Reproduce the text of every item below word for word. Leave out the pictures.

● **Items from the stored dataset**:
-----
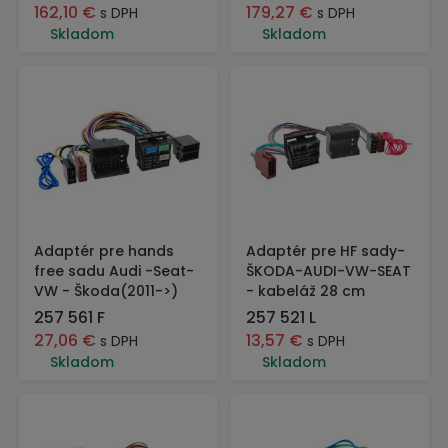
162,10
€
179,27
€
s DPH
s DPH
Skladom
Skladom
Adaptér pre hands
Adaptér pre HF sady-
free sadu Audi -Seat-
ŠKODA-AUDI-VW-SEAT
VW - Škoda(2011->)
- kabeláž 28 cm
257 561 F
257 521 L
27,06
€
13,57
€
s DPH
s DPH
Skladom
Skladom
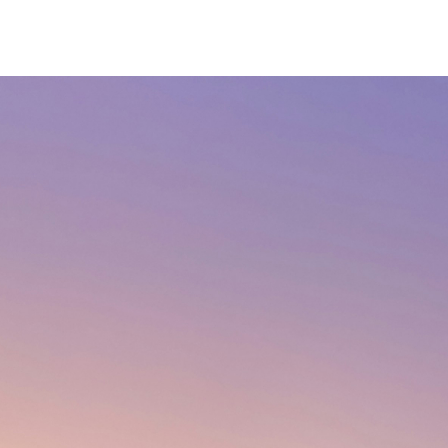
企业精神
不畏艰难，实干笃行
-----
● **OUTPUT**:
162,10
€
179,27
€
s DPH
s DPH
Skladom
Skladom
Adaptér pre hands
Adaptér pre HF sady-
free sadu Audi -Seat-
ŠKODA-AUDI-VW-SEAT
VW - Škoda(2011->)
- kabeláž 28 cm
257 561 F
257 521 L
27,06
€
13,57
€
s DPH
s DPH
Skladom
Skladom
企业精神
不畏艰难，实干笃行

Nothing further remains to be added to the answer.